--- Given records Enclosed Below ---

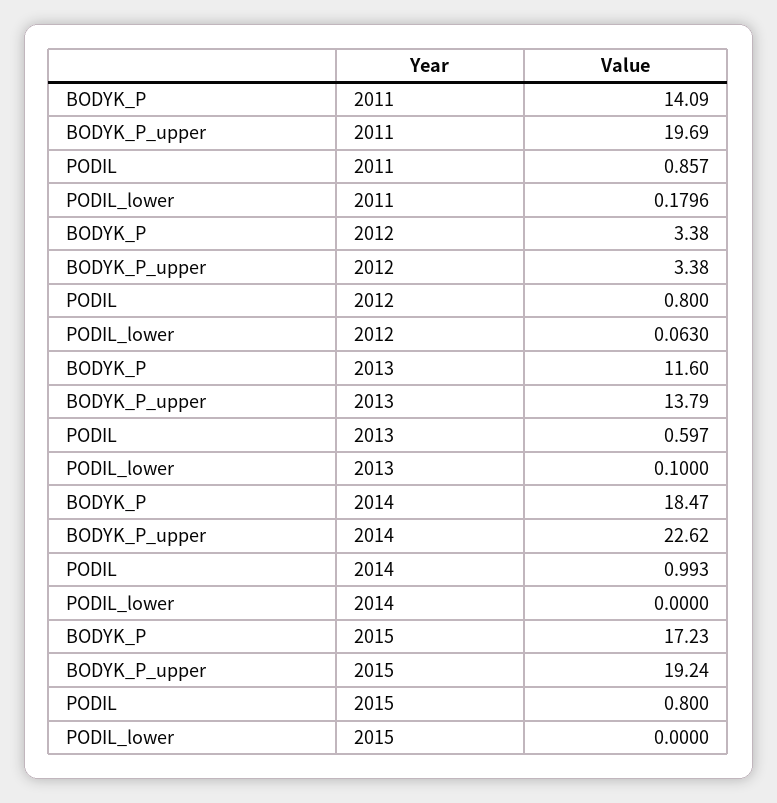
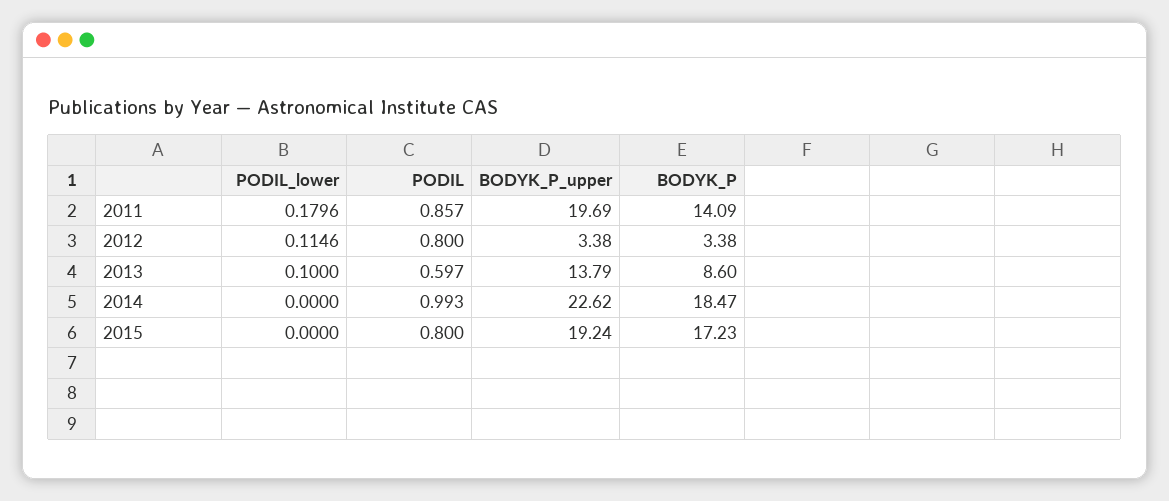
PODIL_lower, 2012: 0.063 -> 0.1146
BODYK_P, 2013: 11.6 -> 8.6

--- End of Enclosed Given records ---
--- Given records Enclosed Below ---

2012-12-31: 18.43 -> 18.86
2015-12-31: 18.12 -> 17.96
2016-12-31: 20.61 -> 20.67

--- End of Enclosed Given records ---
--- Given records Enclosed Below ---

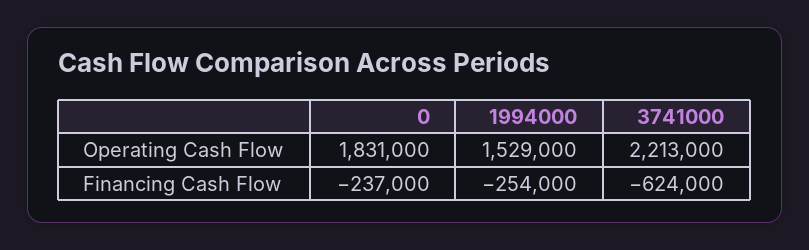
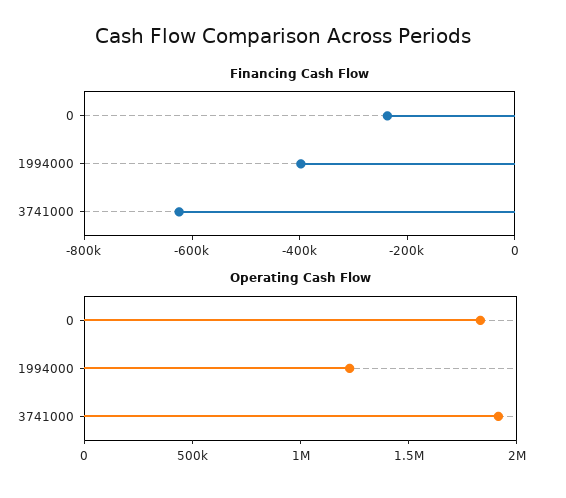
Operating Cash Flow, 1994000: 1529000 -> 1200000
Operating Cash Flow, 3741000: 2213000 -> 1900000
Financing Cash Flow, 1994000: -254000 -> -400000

--- End of Enclosed Given records ---

Instructions for the task:
From the entries above, print the lines beginning at the one with "2012-12-31: 18.43 -> 18.86" and stopping after the one with "2016-12-31: 20.61 -> 20.67", exactly as written and with nothing else.

Your solution:
2012-12-31: 18.43 -> 18.86
2015-12-31: 18.12 -> 17.96
2016-12-31: 20.61 -> 20.67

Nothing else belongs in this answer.